Obsèques : qui doit payer si le défunt n'a pas d'argent ?
En bref
Principe : les obsèques sont une dette de la succession
Les frais funéraires constituent une dette de la succession qui prime sur toutes les autres. L'article 2331 du Code civil les classe parmi les créances privilégiées : elles sont payées avant les autres dettes du défunt.
Concrètement, les frais d'obsèques sont prélevés sur l'actif successoral avant tout partage. La loi autorise un prélèvement direct sur les comptes bancaires du défunt, dans la limite de 5 965 € en 2026 (article L. 312-1-4 du Code monétaire et financier, plafond revalorisé chaque année selon l'indice INSEE).
Quand la succession est insuffisante
Si les avoirs du défunt ne couvrent pas les frais d'obsèques, la charge se répartit selon plusieurs mécanismes juridiques :
L'obligation alimentaire (article 205 du Code civil)
L'obligation alimentaire entre parents et enfants (et réciproquement) ne s'éteint pas au décès. La jurisprudence considère de manière constante que les frais funéraires prolongent cette obligation. Sont donc tenus de contribuer :
- Les enfants du défunt (y compris adoptifs)
- Les gendres et belles-filles (obligation qui cesse en cas de divorce ou de décès du conjoint créant le lien)
- Les petits-enfants (si les enfants sont décédés ou insolvables)
- Les parents du défunt (si le défunt est un enfant mineur ou jeune adulte)
Les héritiers renonçants (article 806 du Code civil)
Point essentiel : renoncer à une succession ne dispense pas de payer les obsèques. L'article 806 du Code civil dispose que les héritiers renonçants contribuent aux frais funéraires à proportion de leurs moyens.
Cette obligation n'est donc pas absolue : un héritier renonçant qui n'a lui-même aucun moyen ne sera pas contraint de payer. Mais un héritier solvable qui renonce pour éviter les dettes du défunt reste tenu de participer aux frais d'obsèques.
L'intervention de la commune
Lorsqu'aucun proche ne se manifeste ou n'est en mesure de financer les obsèques, la commune du lieu de décès est tenue d'organiser les funérailles à ses frais (articles L. 2223-27 et R. 2213-26 du CGCT).
Les obsèques municipales sont des funérailles simples mais dignes :
- Cercueil réglementaire
- Transport et mise en bière
- Inhumation dans le cimetière communal (terrain commun) ou crémation
La commune peut ensuite se retourner contre les héritiers ou les obligés alimentaires pour obtenir le remboursement des frais engagés.
Le rôle du CCAS
Le Centre communal d'action sociale (CCAS) peut accorder une aide exceptionnelle aux familles en difficulté pour financer les obsèques.
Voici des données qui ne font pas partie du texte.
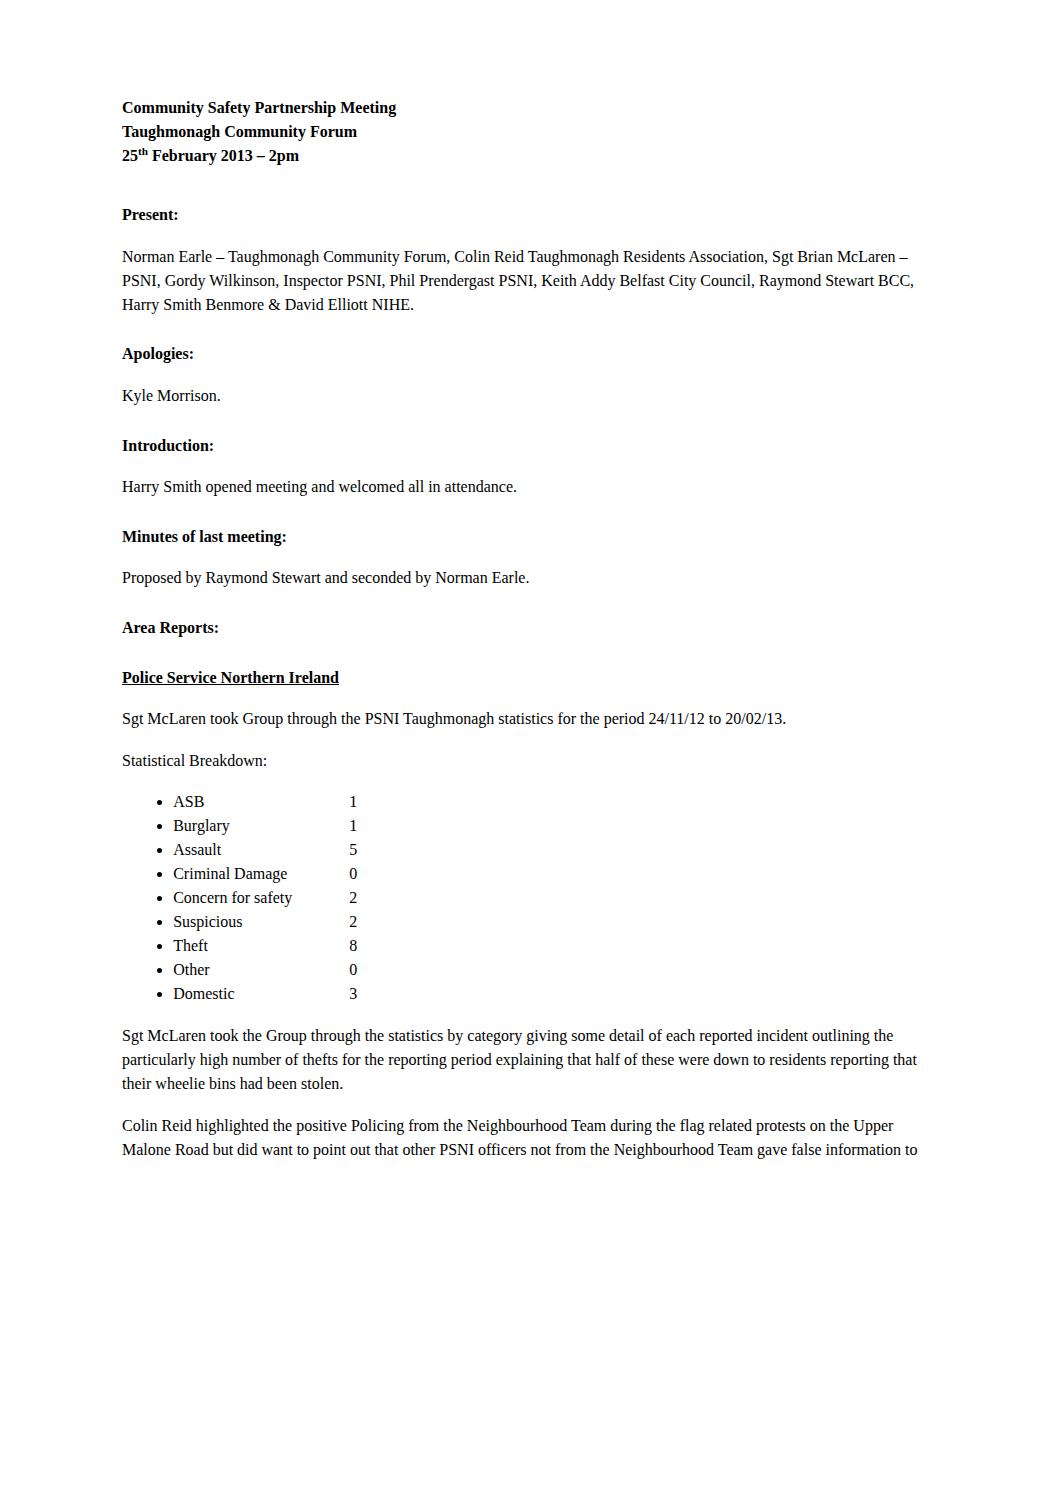Community Safety Partnership Meeting
Taughmonagh Community Forum
25th February 2013 – 2pm
Present:
Norman Earle – Taughmonagh Community Forum, Colin Reid Taughmonagh Residents Association, Sgt Brian McLaren – PSNI, Gordy Wilkinson, Inspector PSNI, Phil Prendergast PSNI, Keith Addy Belfast City Council, Raymond Stewart BCC, Harry Smith Benmore & David Elliott NIHE.
Apologies:
Kyle Morrison.
Introduction:
Harry Smith opened meeting and welcomed all in attendance.
Minutes of last meeting:
Proposed by Raymond Stewart and seconded by Norman Earle.
Area Reports:
Police Service Northern Ireland
Sgt McLaren took Group through the PSNI Taughmonagh statistics for the period 24/11/12 to 20/02/13.
Statistical Breakdown:
ASB1
Burglary1
Assault5
Criminal Damage0
Concern for safety2
Suspicious2
Theft8
Other0
Domestic3
Sgt McLaren took the Group through the statistics by category giving some detail of each reported incident outlining the particularly high number of thefts for the reporting period explaining that half of these were down to residents reporting that their wheelie bins had been stolen.
Colin Reid highlighted the positive Policing from the Neighbourhood Team during the flag related protests on the Upper Malone Road but did want to point out that other PSNI officers not from the Neighbourhood Team gave false information to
Le montant et les conditions varient d'une commune à l'autre. Il est conseillé de :
- Contacter le CCAS dès la survenance du décès
- Fournir les justificatifs de ressources de la famille
- Présenter un devis des pompes funèbres
Autres sources de financement
Avant de supporter les frais sur ses propres deniers, il convient de vérifier l'existence de :
- Un contrat obsèques : capital dédié, versé directement à l'opérateur funéraire
- Une assurance décès ou une assurance vie : le capital bénéficiaire peut être utilisé pour financer les obsèques
- Le capital décès CPAM : 4 009 € depuis avril 2026, versé aux proches de l'assuré social
- La prévoyance d'entreprise : de nombreux contrats collectifs prévoient un capital décès
- Les allocations décès des caisses de retraite : Agirc-Arrco, caisses de la fonction publique
Contestation et recours
Si un proche estime que la répartition des frais est inéquitable, il peut saisir le président du tribunal judiciaire pour :
- Obtenir une répartition proportionnelle aux moyens de chaque obligé
- Contester le caractère excessif des frais engagés (obsèques luxueuses imposées par un seul proche)
La jurisprudence retient que les frais doivent être proportionnés à la condition sociale du défunt et à ses volontés. Des funérailles disproportionnées peuvent être réduites par le juge.
Déduction fiscale des frais d'obsèques
Les frais funéraires réellement supportés par les héritiers sont déductibles de l'actif successoral dans la limite de 1 500 € forfaitaires (article 775 du CGI). Cette déduction s'applique automatiquement, sans justificatif.